Data for this task

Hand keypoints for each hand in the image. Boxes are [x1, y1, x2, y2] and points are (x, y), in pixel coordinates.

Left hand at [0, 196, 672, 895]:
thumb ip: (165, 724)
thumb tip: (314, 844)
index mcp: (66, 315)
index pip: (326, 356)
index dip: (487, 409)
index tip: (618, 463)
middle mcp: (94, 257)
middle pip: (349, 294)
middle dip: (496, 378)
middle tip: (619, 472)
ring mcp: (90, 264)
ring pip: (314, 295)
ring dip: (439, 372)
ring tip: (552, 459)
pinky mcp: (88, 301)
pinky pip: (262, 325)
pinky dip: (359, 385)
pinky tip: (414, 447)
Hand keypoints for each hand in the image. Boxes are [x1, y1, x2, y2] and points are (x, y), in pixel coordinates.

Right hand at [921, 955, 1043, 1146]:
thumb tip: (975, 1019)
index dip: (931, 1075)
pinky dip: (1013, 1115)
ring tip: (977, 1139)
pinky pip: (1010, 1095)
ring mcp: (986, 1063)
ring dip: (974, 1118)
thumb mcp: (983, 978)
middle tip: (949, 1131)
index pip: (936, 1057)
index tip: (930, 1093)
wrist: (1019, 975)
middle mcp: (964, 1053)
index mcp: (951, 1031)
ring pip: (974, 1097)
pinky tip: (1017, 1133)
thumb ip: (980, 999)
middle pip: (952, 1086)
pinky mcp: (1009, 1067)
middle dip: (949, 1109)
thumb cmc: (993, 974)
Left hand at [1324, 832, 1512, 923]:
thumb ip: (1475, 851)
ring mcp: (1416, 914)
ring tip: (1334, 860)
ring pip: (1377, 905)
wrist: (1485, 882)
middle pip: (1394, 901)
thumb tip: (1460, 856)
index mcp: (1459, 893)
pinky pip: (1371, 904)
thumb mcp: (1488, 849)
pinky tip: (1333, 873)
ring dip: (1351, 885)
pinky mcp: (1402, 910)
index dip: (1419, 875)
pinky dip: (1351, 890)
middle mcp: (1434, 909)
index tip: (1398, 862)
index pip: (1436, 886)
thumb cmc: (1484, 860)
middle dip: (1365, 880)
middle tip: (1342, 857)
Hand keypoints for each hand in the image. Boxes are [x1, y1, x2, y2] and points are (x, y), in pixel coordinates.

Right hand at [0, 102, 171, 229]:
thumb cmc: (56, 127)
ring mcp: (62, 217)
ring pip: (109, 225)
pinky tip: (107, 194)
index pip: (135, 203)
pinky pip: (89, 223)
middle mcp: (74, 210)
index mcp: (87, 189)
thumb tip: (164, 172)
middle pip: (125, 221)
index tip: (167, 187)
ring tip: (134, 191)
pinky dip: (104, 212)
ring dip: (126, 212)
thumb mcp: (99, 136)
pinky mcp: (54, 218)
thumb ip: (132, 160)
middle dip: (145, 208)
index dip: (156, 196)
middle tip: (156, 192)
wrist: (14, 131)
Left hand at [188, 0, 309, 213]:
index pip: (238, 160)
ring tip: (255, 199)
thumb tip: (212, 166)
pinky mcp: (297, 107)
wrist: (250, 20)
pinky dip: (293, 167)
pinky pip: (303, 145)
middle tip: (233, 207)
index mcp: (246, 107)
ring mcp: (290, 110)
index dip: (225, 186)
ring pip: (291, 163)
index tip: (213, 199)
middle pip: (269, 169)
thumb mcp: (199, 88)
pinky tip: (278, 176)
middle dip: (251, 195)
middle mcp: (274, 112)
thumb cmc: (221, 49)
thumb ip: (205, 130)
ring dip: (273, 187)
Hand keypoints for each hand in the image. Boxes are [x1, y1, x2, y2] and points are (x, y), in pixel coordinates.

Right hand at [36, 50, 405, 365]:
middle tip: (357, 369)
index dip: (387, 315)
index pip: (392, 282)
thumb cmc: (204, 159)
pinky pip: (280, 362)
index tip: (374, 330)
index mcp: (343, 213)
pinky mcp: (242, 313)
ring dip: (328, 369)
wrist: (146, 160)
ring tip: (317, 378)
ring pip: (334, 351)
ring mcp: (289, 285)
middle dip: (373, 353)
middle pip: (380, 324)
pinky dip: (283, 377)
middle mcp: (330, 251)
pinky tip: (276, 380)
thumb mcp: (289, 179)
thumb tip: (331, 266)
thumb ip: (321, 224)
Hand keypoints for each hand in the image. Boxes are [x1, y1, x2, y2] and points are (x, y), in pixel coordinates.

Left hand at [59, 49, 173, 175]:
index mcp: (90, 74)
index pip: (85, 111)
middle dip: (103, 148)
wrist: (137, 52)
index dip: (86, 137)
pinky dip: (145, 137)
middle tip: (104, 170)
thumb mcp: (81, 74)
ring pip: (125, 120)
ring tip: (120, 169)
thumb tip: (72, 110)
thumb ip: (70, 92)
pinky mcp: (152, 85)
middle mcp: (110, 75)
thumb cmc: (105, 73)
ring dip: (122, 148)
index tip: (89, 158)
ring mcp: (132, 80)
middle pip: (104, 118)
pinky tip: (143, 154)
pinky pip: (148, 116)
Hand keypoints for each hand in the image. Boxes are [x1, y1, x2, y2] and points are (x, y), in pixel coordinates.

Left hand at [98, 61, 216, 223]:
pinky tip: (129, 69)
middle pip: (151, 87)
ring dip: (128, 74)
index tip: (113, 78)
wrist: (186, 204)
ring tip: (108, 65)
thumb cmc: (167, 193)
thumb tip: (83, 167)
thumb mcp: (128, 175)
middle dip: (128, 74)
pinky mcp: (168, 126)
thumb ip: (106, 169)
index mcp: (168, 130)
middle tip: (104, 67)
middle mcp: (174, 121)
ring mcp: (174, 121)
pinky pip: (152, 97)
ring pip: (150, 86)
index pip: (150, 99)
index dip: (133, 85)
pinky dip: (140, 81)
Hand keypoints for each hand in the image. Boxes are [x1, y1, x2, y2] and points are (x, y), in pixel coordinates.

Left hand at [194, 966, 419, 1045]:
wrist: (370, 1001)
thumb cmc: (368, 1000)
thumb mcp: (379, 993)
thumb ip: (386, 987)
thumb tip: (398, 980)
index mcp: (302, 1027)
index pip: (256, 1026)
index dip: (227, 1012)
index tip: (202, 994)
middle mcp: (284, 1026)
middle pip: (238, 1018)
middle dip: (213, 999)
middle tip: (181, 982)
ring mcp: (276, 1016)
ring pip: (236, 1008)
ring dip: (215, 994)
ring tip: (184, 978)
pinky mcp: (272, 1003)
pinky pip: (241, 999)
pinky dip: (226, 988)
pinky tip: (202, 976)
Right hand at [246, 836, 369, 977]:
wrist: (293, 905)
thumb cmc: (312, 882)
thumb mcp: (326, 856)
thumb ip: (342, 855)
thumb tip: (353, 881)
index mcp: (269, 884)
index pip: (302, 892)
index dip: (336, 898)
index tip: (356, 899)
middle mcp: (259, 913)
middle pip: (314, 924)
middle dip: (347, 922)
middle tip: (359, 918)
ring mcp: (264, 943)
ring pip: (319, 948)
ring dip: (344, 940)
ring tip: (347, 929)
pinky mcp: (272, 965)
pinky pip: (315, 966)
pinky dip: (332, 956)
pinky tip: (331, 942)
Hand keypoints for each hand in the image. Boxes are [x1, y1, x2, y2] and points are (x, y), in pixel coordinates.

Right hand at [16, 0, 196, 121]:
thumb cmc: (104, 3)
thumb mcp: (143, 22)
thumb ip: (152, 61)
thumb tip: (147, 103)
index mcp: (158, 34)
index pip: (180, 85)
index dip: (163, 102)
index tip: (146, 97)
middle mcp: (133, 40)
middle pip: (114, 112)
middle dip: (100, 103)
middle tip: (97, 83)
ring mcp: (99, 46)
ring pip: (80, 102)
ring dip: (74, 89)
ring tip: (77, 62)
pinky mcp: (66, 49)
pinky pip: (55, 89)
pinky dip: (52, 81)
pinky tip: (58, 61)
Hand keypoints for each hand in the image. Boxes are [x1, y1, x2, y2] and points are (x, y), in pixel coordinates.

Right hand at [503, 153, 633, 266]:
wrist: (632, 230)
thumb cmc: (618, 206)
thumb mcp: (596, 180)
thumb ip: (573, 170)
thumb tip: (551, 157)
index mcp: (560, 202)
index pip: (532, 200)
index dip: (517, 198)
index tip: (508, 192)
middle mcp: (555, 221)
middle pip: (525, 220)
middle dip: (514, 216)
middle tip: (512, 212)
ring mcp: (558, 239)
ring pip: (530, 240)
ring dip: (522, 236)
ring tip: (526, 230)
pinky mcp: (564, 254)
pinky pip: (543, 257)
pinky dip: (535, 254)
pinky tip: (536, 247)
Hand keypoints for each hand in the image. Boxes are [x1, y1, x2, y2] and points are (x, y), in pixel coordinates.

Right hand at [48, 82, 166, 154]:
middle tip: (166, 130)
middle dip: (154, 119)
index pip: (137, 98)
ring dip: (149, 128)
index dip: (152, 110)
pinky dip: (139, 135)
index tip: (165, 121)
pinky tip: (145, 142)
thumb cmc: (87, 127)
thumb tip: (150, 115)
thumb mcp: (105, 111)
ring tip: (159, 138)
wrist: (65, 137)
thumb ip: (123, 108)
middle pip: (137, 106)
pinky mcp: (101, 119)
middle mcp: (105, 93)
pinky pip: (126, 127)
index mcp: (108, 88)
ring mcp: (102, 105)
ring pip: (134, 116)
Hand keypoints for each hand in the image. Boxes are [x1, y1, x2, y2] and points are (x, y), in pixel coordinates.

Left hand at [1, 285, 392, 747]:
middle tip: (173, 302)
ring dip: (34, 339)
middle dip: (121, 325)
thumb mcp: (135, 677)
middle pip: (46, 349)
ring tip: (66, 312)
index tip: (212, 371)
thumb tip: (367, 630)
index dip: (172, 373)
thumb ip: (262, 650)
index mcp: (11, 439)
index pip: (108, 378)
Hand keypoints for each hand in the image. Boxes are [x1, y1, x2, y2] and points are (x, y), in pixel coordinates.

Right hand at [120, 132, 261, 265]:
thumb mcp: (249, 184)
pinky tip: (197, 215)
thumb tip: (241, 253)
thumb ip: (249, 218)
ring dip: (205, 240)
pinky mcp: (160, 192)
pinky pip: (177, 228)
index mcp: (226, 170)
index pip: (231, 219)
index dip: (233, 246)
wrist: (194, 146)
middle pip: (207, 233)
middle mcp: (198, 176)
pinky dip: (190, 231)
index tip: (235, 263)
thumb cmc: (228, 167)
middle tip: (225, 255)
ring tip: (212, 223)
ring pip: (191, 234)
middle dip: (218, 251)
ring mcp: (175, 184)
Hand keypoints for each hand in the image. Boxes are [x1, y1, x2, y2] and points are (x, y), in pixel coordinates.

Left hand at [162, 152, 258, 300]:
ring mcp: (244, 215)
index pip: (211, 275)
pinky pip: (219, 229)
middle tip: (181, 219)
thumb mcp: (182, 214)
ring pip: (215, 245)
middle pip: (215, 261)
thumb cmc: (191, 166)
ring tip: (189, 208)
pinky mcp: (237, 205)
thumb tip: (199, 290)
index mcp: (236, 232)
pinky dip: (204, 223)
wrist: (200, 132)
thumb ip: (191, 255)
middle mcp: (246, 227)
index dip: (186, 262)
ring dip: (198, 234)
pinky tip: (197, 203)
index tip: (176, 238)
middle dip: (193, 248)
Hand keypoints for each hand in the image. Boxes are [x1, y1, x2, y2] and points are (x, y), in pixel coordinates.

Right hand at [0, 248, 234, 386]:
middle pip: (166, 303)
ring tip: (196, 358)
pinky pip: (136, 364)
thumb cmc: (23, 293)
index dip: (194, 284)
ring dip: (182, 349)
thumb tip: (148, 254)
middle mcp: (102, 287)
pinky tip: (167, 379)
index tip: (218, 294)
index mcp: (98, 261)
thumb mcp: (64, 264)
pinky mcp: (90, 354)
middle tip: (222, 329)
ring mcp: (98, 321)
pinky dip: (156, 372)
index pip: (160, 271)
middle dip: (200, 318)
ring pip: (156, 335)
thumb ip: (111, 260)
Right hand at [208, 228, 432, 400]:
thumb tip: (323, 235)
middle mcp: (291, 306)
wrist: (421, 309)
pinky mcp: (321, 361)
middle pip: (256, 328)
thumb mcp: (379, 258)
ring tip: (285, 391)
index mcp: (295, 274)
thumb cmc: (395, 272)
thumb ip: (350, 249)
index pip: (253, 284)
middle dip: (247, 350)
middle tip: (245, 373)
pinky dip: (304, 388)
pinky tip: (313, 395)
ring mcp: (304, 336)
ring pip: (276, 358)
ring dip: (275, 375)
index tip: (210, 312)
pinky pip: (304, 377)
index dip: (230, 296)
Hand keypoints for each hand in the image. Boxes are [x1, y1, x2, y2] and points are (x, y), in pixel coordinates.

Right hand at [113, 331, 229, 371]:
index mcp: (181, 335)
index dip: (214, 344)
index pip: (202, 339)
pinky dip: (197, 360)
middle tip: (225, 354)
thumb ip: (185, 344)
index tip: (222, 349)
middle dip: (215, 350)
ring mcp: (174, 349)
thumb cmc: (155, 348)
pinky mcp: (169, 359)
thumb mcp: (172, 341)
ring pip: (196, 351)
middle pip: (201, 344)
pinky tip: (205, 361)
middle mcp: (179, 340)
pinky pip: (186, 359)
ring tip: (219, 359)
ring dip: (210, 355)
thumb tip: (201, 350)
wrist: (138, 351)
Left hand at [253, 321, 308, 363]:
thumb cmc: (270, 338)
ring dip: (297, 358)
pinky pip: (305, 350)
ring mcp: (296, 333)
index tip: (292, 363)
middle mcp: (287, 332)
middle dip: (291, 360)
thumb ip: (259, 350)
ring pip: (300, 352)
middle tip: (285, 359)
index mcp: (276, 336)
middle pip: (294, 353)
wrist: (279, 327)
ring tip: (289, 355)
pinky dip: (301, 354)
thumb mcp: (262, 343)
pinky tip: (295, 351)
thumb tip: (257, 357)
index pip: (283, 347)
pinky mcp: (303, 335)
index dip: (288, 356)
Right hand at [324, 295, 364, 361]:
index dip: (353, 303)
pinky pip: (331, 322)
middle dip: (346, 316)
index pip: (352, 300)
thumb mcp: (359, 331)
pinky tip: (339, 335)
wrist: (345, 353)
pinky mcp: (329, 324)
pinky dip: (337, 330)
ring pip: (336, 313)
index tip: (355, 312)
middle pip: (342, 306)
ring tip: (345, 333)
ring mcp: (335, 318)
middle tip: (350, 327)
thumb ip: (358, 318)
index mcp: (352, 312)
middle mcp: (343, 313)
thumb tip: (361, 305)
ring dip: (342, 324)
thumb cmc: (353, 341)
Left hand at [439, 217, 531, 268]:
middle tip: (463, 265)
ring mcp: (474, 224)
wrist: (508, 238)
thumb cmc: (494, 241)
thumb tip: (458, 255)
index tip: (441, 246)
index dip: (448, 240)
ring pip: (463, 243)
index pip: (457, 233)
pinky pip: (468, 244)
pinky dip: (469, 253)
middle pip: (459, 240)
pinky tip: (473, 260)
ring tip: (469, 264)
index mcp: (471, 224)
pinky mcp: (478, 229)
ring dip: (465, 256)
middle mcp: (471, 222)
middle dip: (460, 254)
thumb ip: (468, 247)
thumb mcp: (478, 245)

Problem
Your answer should be the lines from the one containing "ring dip: (465, 256)" through the last line of the records, repeated exactly and with nothing added.

Result of the task
ring dip: (465, 256)
middle mcp: (471, 222)
middle dip: (460, 254)
thumb ip: (468, 247)
thumb mcp: (478, 245)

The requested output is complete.